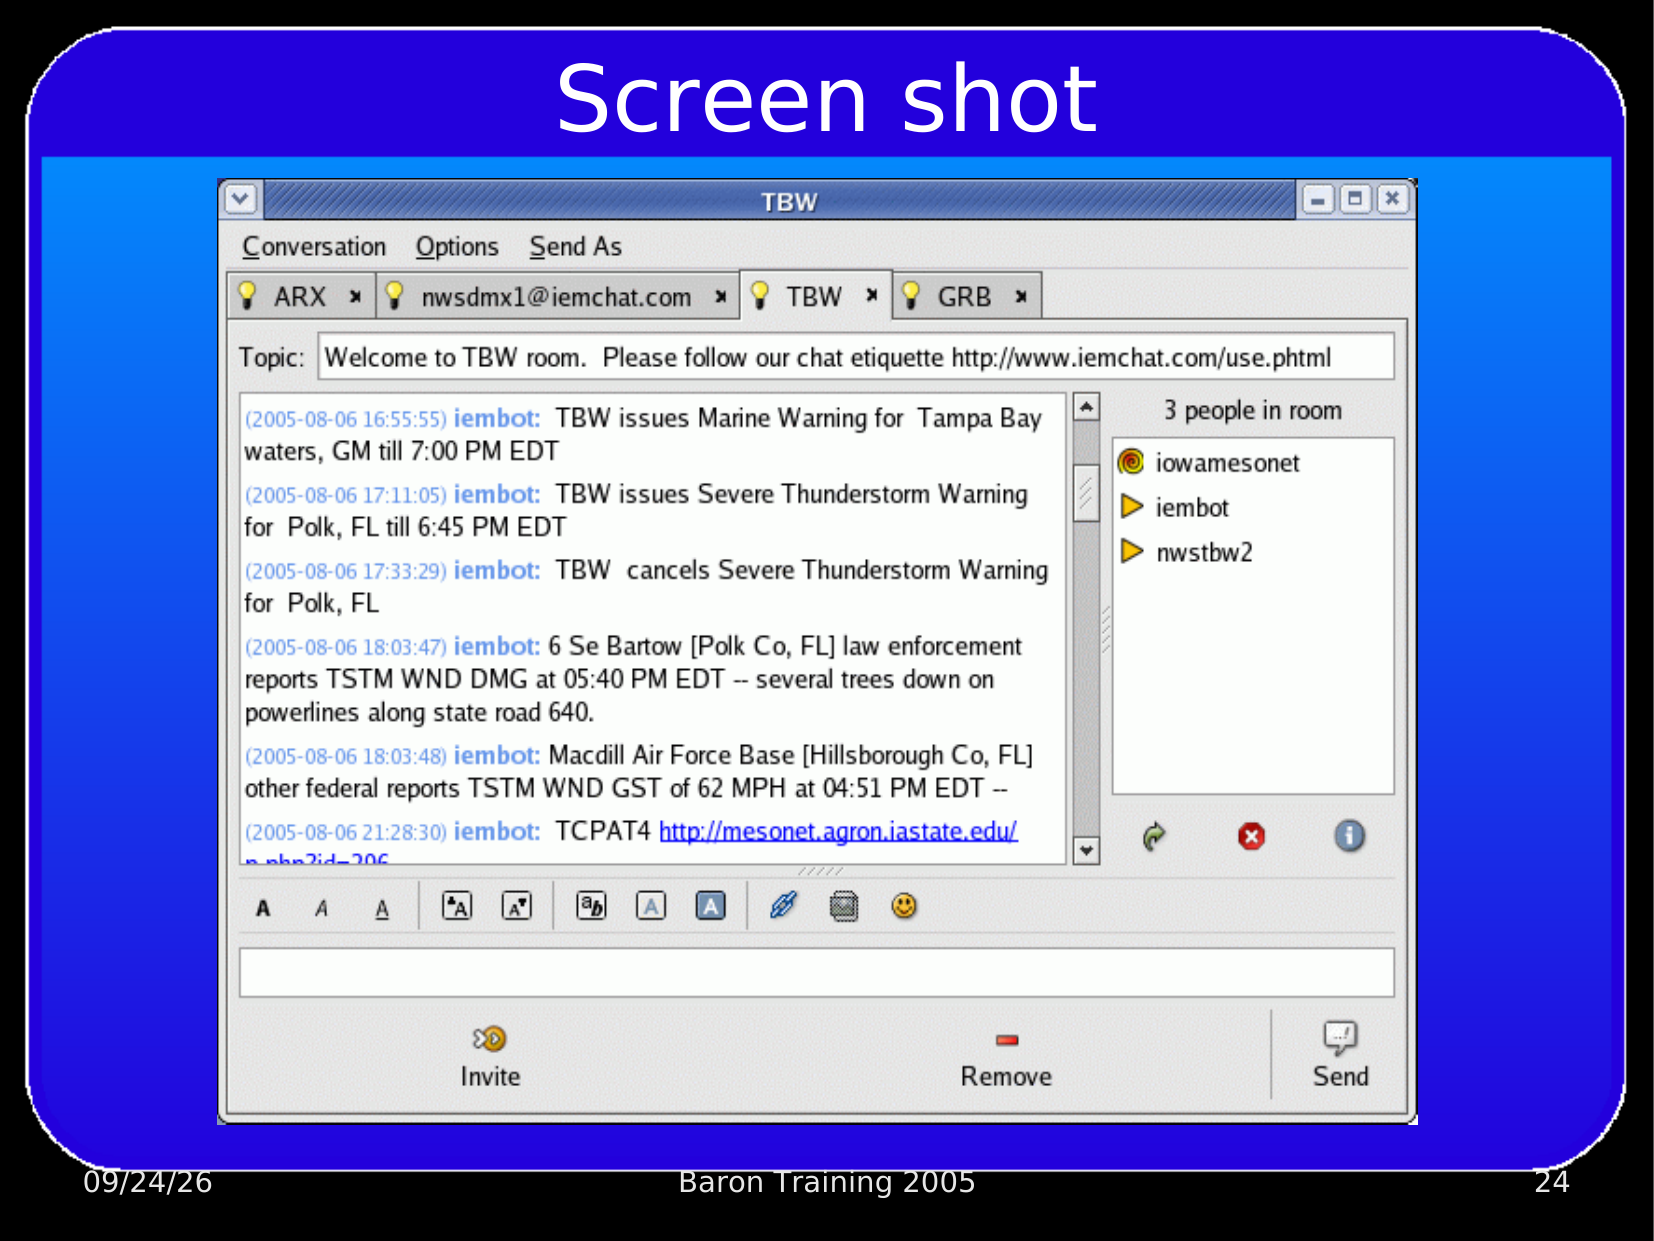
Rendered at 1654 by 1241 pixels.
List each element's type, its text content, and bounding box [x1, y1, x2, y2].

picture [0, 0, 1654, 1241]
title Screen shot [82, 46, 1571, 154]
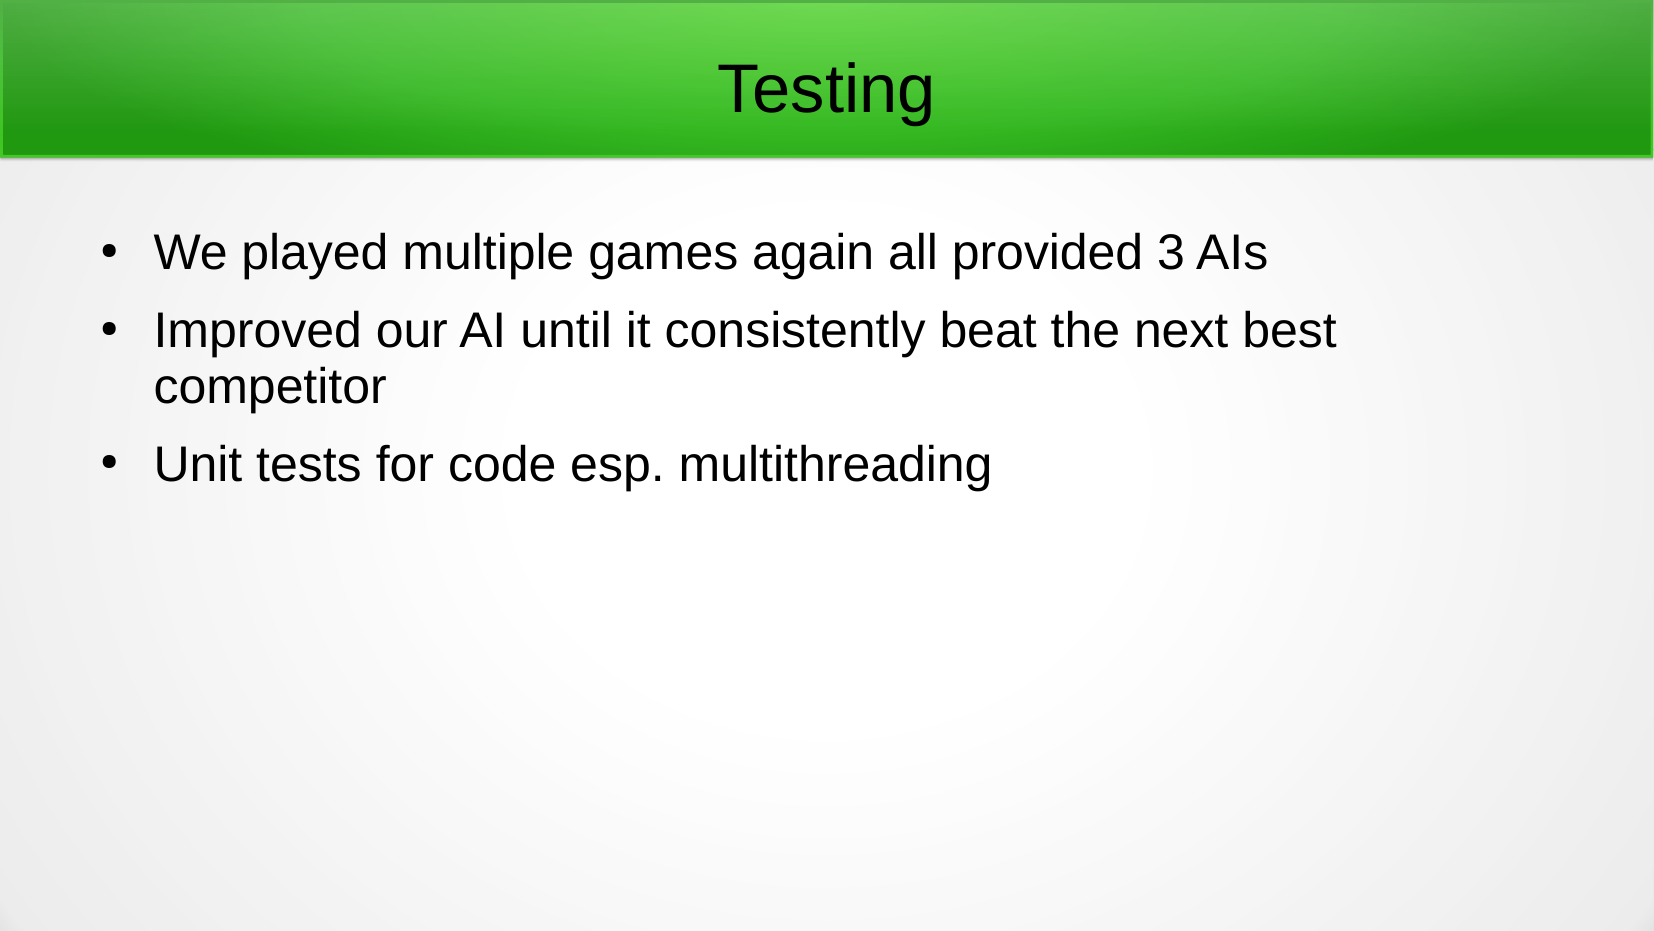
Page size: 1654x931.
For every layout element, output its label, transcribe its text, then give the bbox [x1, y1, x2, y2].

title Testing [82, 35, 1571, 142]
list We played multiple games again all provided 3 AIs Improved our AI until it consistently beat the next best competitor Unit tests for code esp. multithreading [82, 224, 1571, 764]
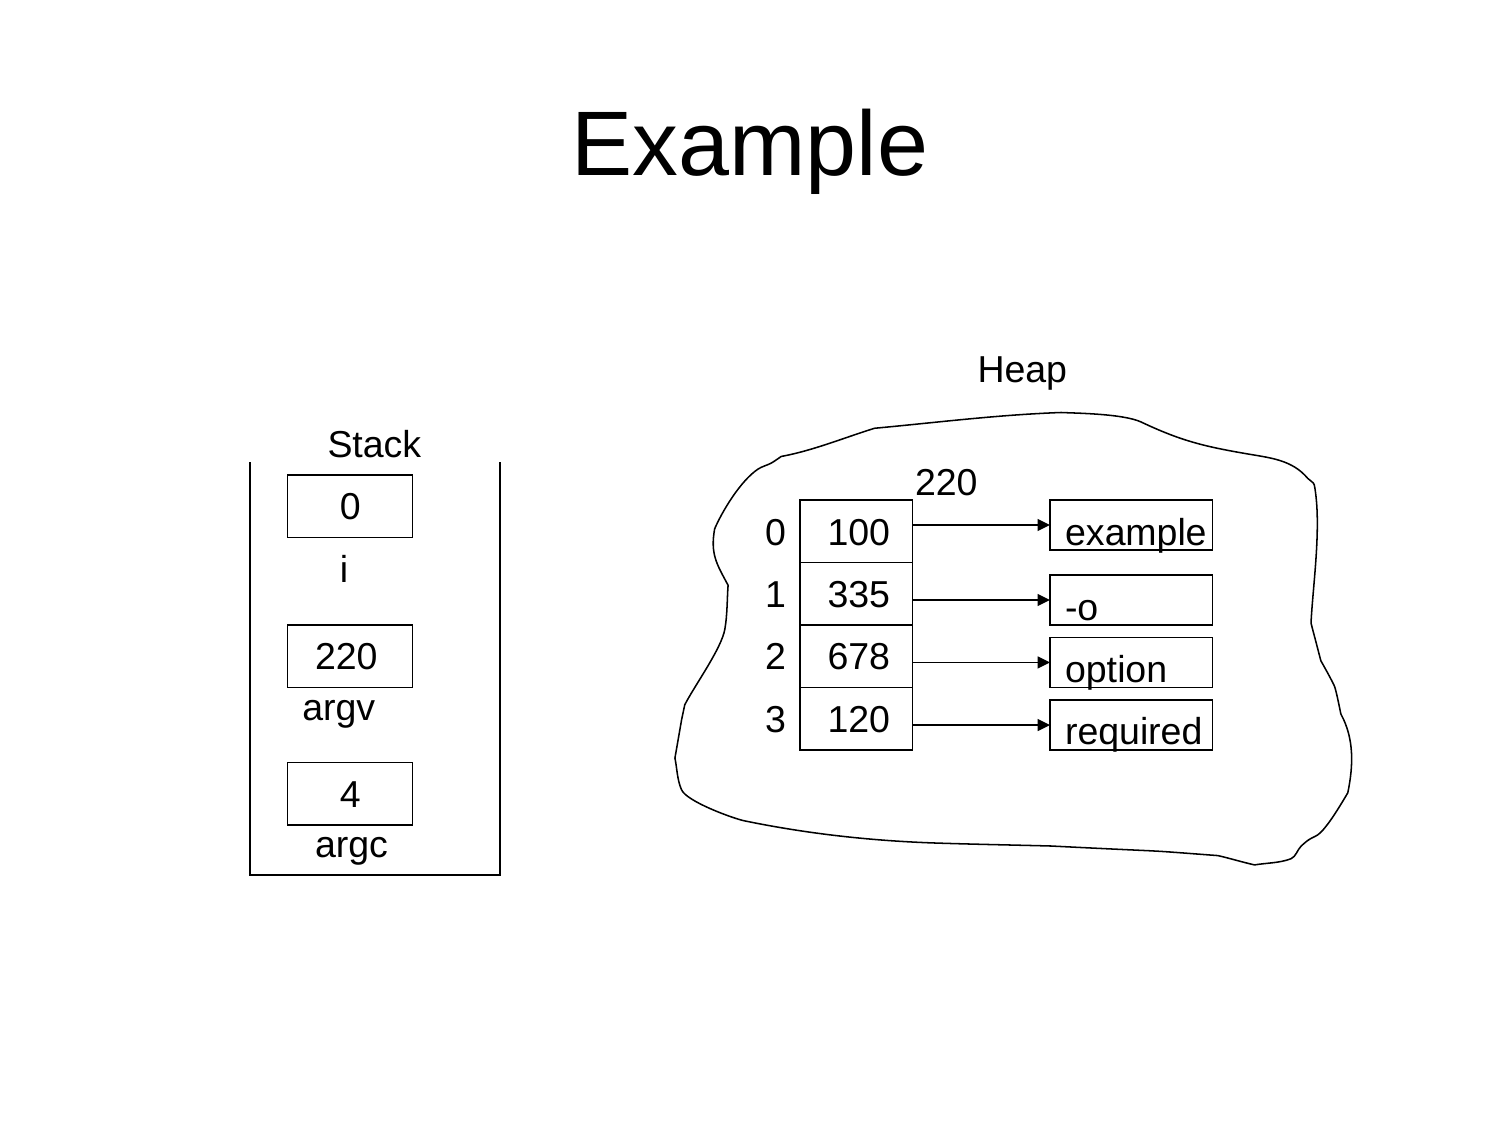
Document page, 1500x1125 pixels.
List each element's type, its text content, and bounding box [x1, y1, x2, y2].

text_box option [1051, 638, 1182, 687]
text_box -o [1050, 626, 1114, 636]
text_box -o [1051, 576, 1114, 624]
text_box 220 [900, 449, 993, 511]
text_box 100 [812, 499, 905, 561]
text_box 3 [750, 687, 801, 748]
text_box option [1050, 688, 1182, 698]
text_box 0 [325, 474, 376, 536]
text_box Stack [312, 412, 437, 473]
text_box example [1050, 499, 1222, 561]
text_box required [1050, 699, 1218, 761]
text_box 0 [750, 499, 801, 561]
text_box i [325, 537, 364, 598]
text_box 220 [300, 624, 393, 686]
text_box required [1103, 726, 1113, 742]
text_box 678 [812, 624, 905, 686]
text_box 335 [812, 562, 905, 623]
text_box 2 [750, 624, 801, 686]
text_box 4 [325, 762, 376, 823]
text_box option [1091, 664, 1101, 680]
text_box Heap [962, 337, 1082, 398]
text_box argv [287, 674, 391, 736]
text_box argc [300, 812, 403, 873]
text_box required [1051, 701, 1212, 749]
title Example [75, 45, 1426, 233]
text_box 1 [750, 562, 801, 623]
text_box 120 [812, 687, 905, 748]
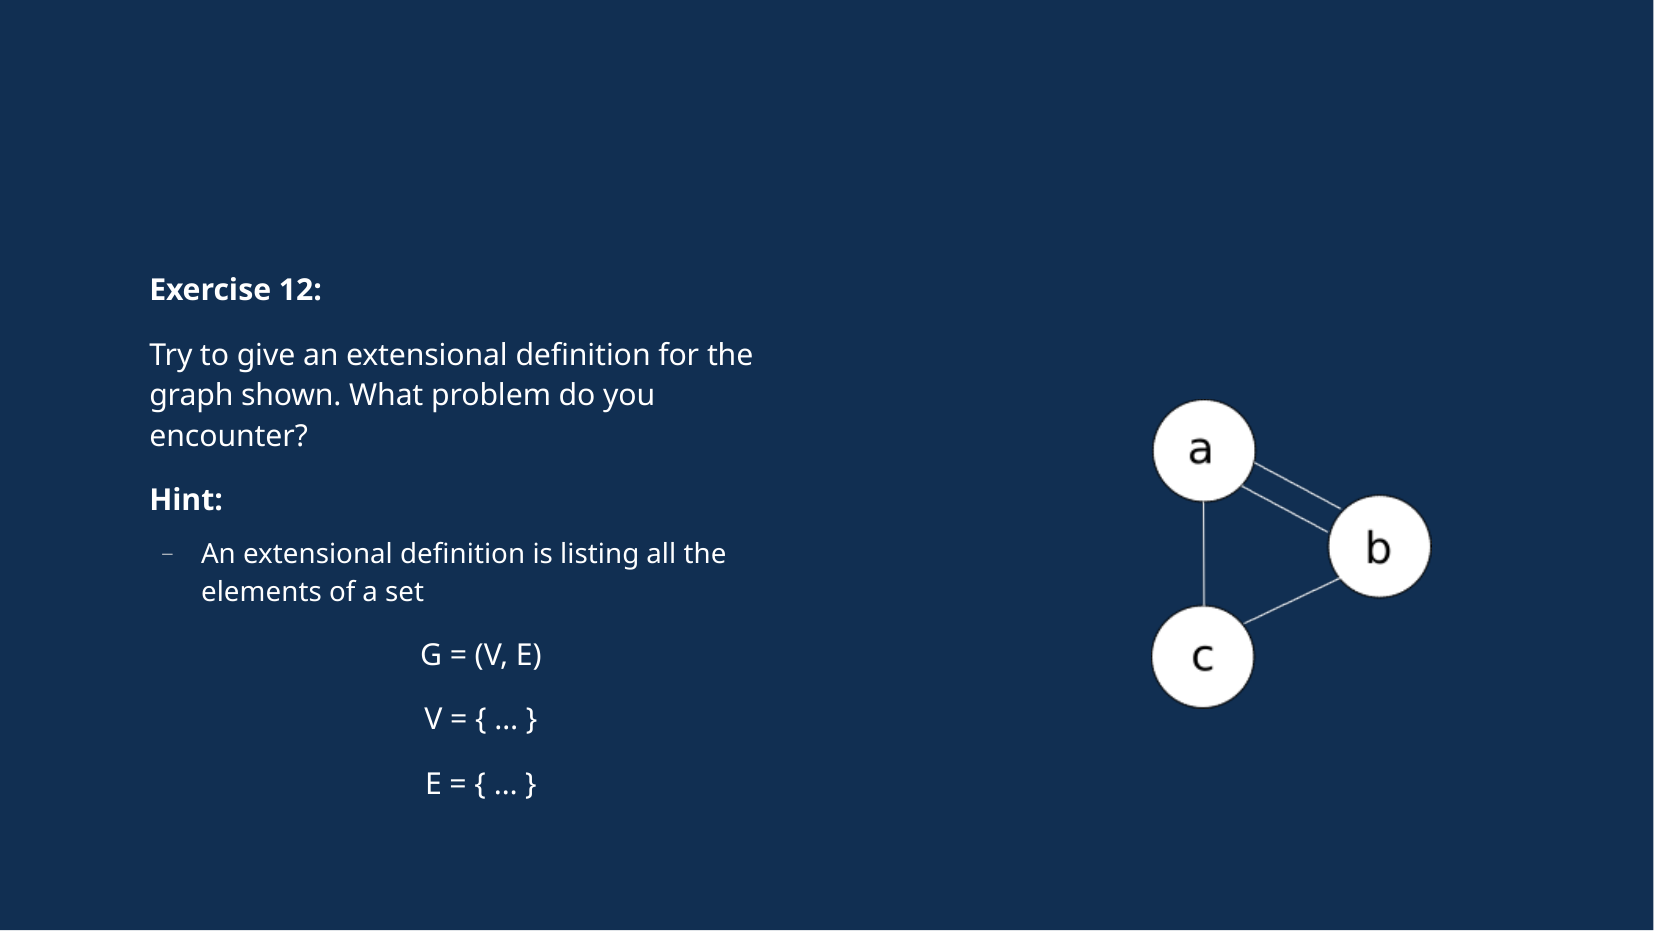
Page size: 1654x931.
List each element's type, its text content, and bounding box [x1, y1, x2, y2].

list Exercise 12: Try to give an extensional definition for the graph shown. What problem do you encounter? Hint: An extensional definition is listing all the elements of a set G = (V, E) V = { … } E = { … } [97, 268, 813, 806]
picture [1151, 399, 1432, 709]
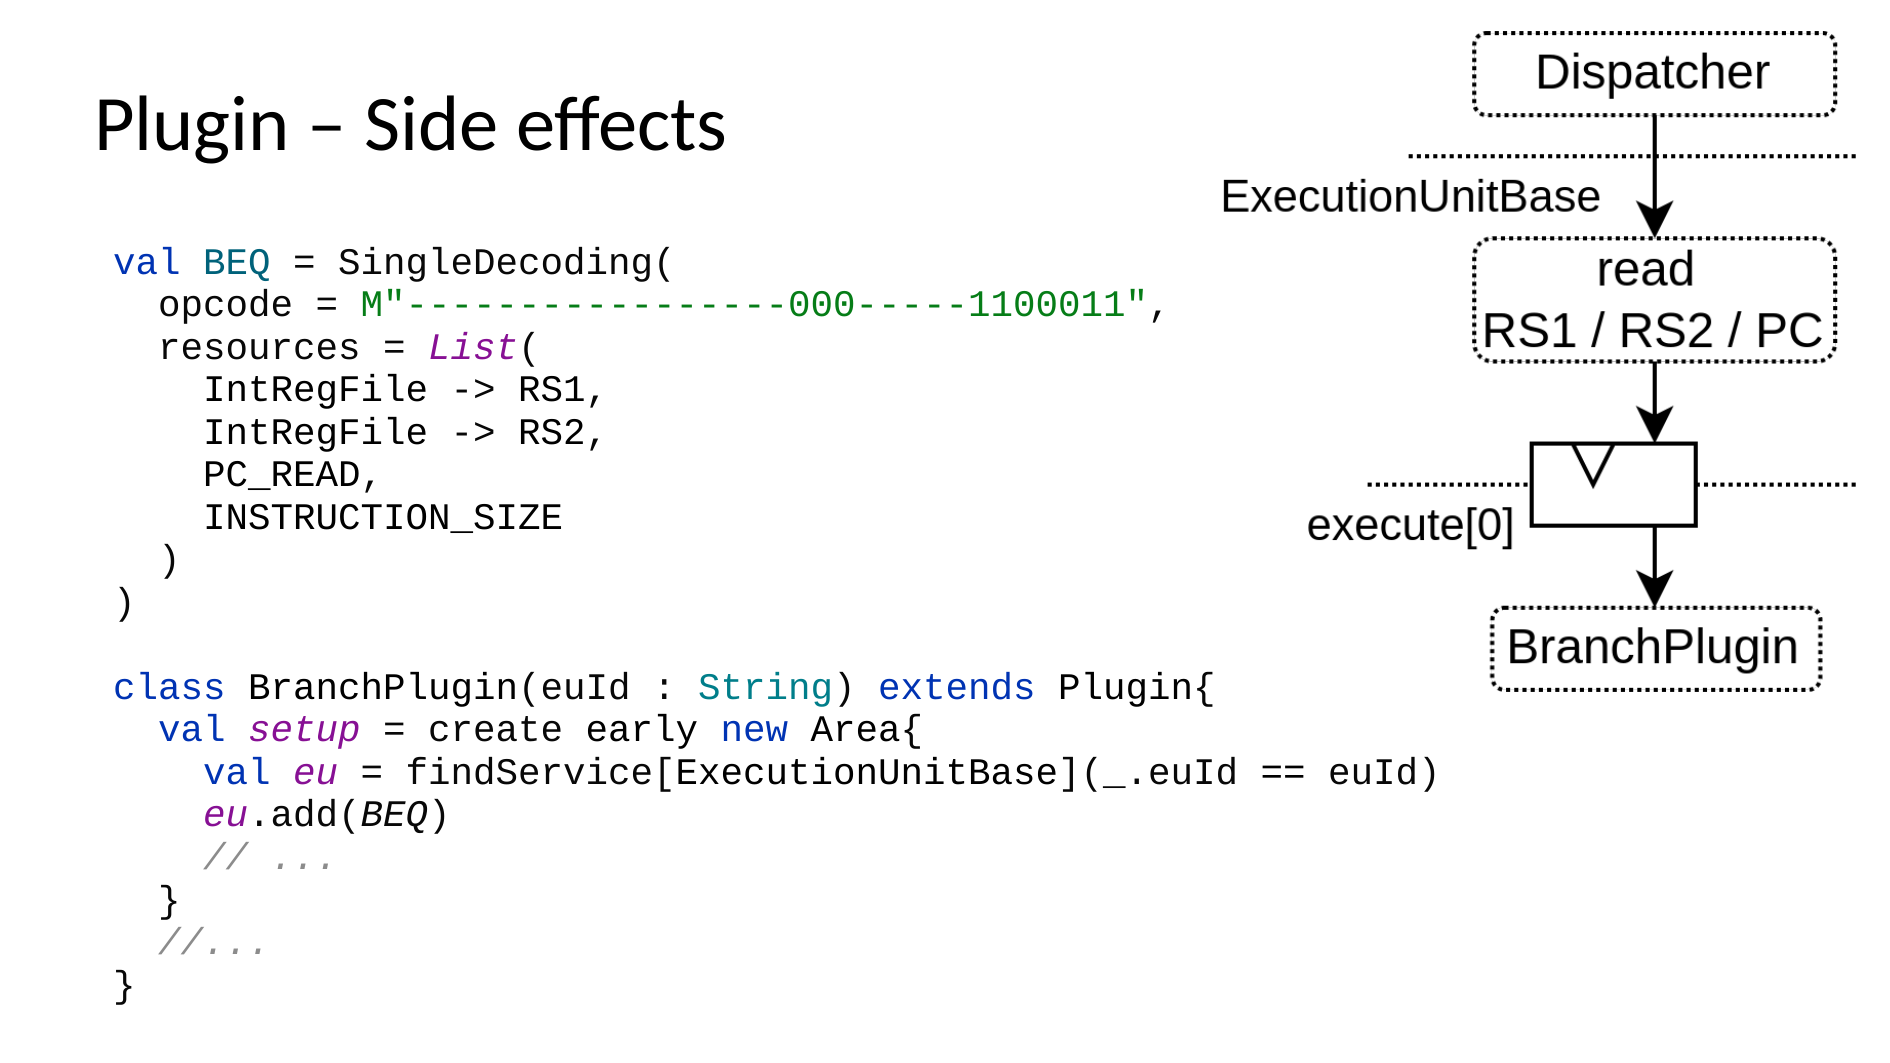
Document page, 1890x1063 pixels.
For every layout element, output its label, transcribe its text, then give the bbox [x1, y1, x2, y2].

==============================

Instructions for the task: Copy the lines of the items word for word, starting at the line that contains "Document page, 1890x1063 pixels." and ending at the last line of the items.

Final result:
Document page, 1890x1063 pixels.
For every layout element, output its label, transcribe its text, then give the bbox [x1, y1, x2, y2].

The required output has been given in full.